WSKS and WSKU

WSKS: Whitesboro, New York; WSKU: Little Falls, New York; ; United States;
- Broadcast area: Utica-Rome
- Frequencies: WSKS: 97.9 MHz; WSKU: 105.5 MHz;
- Branding: 97-9 & 105-5 Kiss FM

Programming
- Format: Contemporary hit radio

Ownership
- Owner: Roser Communications Network
- Sister stations: WBUG-FM; WBGK; WUTQ-FM;

History
- First air date: WSKS: 1994; WSKU: 1990;
- Former call signs: WSKS: WOWZ (1994–2001); WSKU: WOWB (1990–2001);
- Call sign meaning: KISS Utica

Technical information
- Licensing authority: FCC
- Facility ID: WSKS: 53630; WSKU: 67460;
- Class: WSKS: A; WSKU: A;
- ERP: WSKS: 1,500 watts; WSKU: 2,250 watts;
- HAAT: WSKS: 204 meters (669 ft); WSKU: 161 meters (528 ft);
- Transmitter coordinates: WSKS: 43°2′14″N 75°26′40″W﻿ / ﻿43.03722°N 75.44444°W; WSKU: 42°59′27″N 74°55′6″W﻿ / ﻿42.99083°N 74.91833°W;

Links
- Public license information: WSKS: Public file; LMS; ; WSKU: Public file; LMS; ;
- Webcast: Listen live
- Website: cnykiss.com

= WSKU =

Radio station in Little Falls, New York

WSKS (97.9 FM) and WSKU (105.5 FM) are radio stations simulcasting a contemporary hit radio format. Licensed to Whitesboro, New York and Little Falls, New York, the stations serve the Utica-Rome area and are owned by Roser Communications Network.

==History==
WSKU signed on the air in 1990 as WOWB-FM 105.5, licensed to Little Falls. The station was licensed to Towpath Communications Limited as an adult contemporary station and after a brief stint as "B105" became "Wow 105".

### Given exercise
Decide whether each statement below agrees with the WSKS and WSKU text, answering yes or no and quoting the words from the text that settle it. 1. WSKU first went on the air in 1990 under the name WOWB-FM. 2. WSKS broadcasts with a higher effective radiated power than WSKU. 3. Roser Communications Network owns both stations.

### Provided records
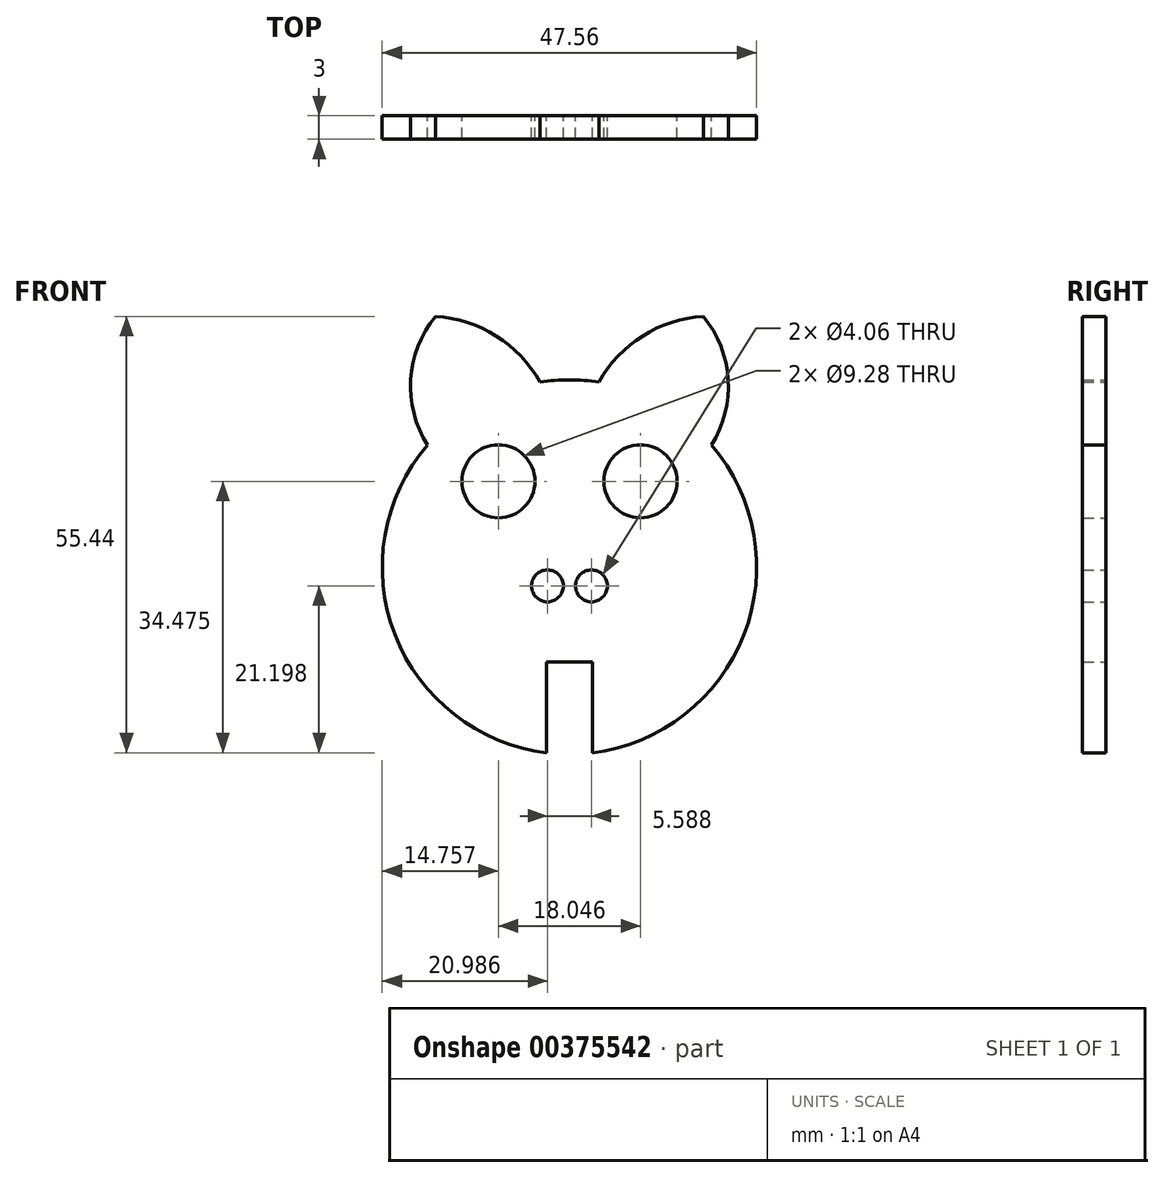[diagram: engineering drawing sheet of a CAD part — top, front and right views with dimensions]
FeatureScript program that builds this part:
annotation { "Feature Type Name" : "Feature", "Feature Type Description" : "" }
export const myFeature = defineFeature(function(context is Context, id is Id, definition is map)
    precondition{}
    {
        {
            var Q0;
            Q0=qCreatedBy(makeId("Front.planeOp"),FACE);
            var sketch = newSketch(context, id + "F0", { "sketchPlane" : qUnion([Q0])});
            skArc(sketch, "E0", {"start": v(2.9, -23.6) * mm, "mid": v(22.18, -8.58) * mm, "end": v(18.04, 15.5) * mm});
            skCircle(sketch, "E1", {"center": v(9.02, 10.88) * mm, "radius": 4.64 * mm});
            skCircle(sketch, "E2", {"center": v(2.8, -2.4) * mm, "radius": 2.03 * mm});
            skLineSegment(sketch, "E3.top", {"start": v(2.9, -12.07) * mm, "end": v(0, -12.07) * mm});
            skLineSegment(sketch, "E3.left", {"start": v(2.9, -23.6) * mm, "end": v(2.9, -12.07) * mm});
            skLineSegment(sketch, "E3.right", {"start": v(0, -23.6) * mm, "end": v(0, -12.07) * mm});
            skLineSegment(sketch, "E4", {"start": v(0, 23.78) * mm, "end": v(0, -23.6) * mm});
            skArc(sketch, "E5", {"start": v(17, 31.84) * mm, "mid": v(9.3, 29.35) * mm, "end": v(3.74, 23.48) * mm});
            skArc(sketch, "E6.trimOffspring", {"start": v(18.04, 15.5) * mm, "mid": v(20.16, 23.84) * mm, "end": v(17, 31.84) * mm});
            skArc(sketch, "E7.trimOffspring", {"start": v(3.74, 23.48) * mm, "mid": v(1.88, 23.7) * mm, "end": v(0, 23.78) * mm});
            skLineSegment(sketch, "E8.MirrorCS", {"start": v(-2.9, -12.07) * mm, "end": v(0, -12.07) * mm});
            skCircle(sketch, "E9.MirrorC", {"center": v(-9.02, 10.88) * mm, "radius": 4.64 * mm});
            skArc(sketch, "E10.MirrorCS", {"start": v(-18.04, 15.5) * mm, "mid": v(-20.16, 23.84) * mm, "end": v(-17, 31.84) * mm});
            skLineSegment(sketch, "E11.MirrorCS", {"start": v(-2.9, -23.6) * mm, "end": v(-2.9, -12.07) * mm});
            skArc(sketch, "E12.MirrorCS", {"start": v(-17, 31.84) * mm, "mid": v(-9.3, 29.35) * mm, "end": v(-3.74, 23.48) * mm});
            skArc(sketch, "E13.MirrorCS", {"start": v(-3.74, 23.48) * mm, "mid": v(-1.88, 23.7) * mm, "end": v(0, 23.78) * mm});
            skArc(sketch, "E14.MirrorCS", {"start": v(-2.9, -23.6) * mm, "mid": v(-22.18, -8.58) * mm, "end": v(-18.04, 15.5) * mm});
            skCircle(sketch, "E15.MirrorC", {"center": v(-2.8, -2.4) * mm, "radius": 2.03 * mm});
            skSolve(sketch);
        }
        {
            var Q0;
            Q0 = qSketchRegion(id + "F0", true);
            extrude(context, id + "F1", {"entities" : qUnion([Q0]), "depth" : 3 * mm});
        }
    });
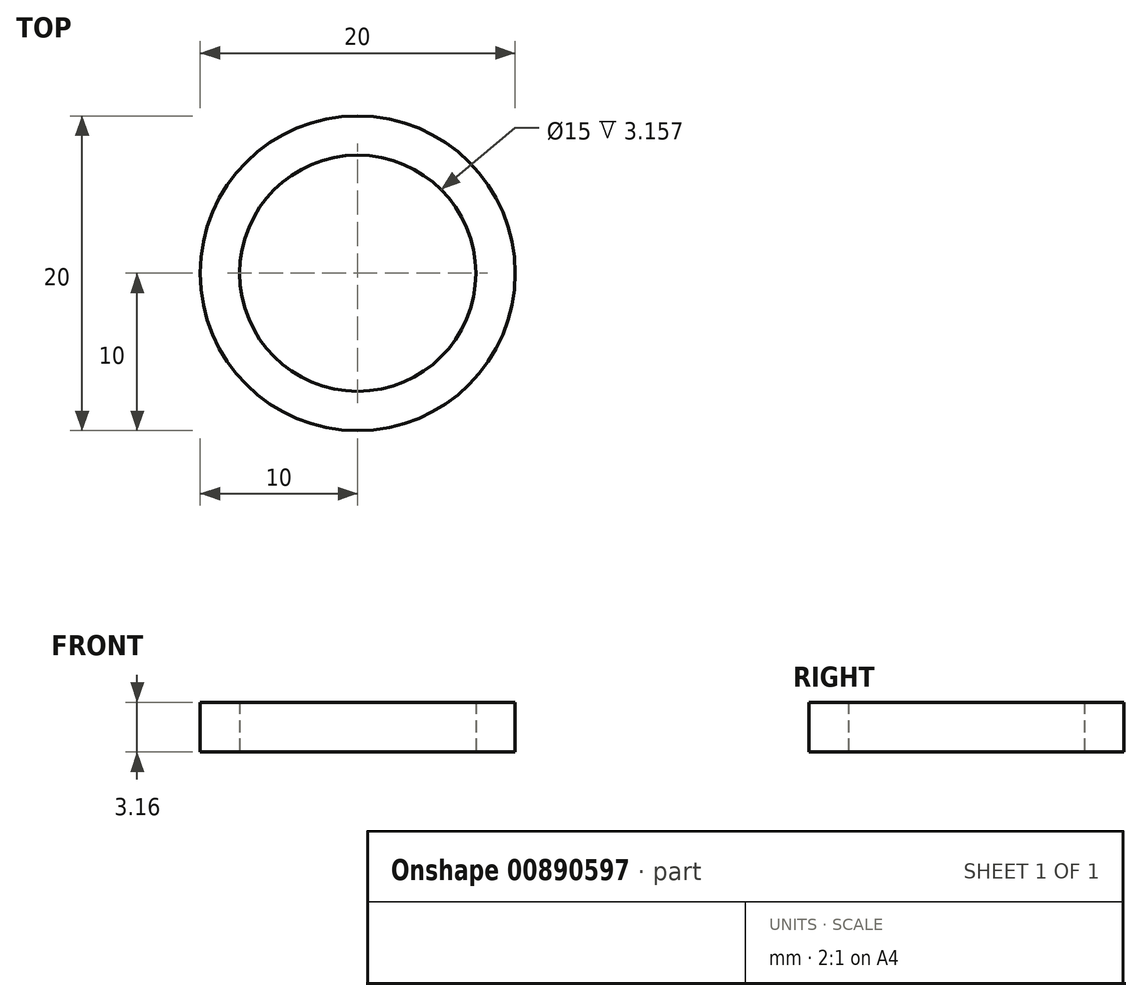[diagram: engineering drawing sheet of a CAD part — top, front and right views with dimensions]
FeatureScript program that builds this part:
annotation { "Feature Type Name" : "Feature", "Feature Type Description" : "" }
export const myFeature = defineFeature(function(context is Context, id is Id, definition is map)
    precondition{}
    {
        {
            var Q0;
            Q0=qCreatedBy(makeId("Top.planeOp"),FACE);
            var sketch = newSketch(context, id + "F0", { "sketchPlane" : qUnion([Q0])});
            skCircle(sketch, "E0", {"center": v(0, 0) * mm, "radius": 10 * mm});
            skCircle(sketch, "E1", {"center": v(0, 0) * mm, "radius": 7.5 * mm});
            skSolve(sketch);
        }
        {
            var Q0;
            Q0=makeQuery(id+"F0.imprint","IMPRINT",FACE,{"disambiguationData":[TD([[makeQuery(id+"F0.imprint","IMPRINT",EDGE,{"derivedFrom":sQuery(id+"F0.wireOp",EDGE,"E0")}),1.0]])]});
            extrude(context, id + "F1", {"entities" : qUnion([Q0]), "depth" : 3.16 * mm, "offsetDistance" : 25 * mm});
        }
    });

### Response to this exercise
1. Yes: "WSKU signed on the air in 1990 as WOWB-FM 105.5"
2. No: "ERP: WSKS: 1,500 watts; WSKU: 2,250 watts"
3. Yes: "the stations serve the Utica-Rome area and are owned by Roser Communications Network"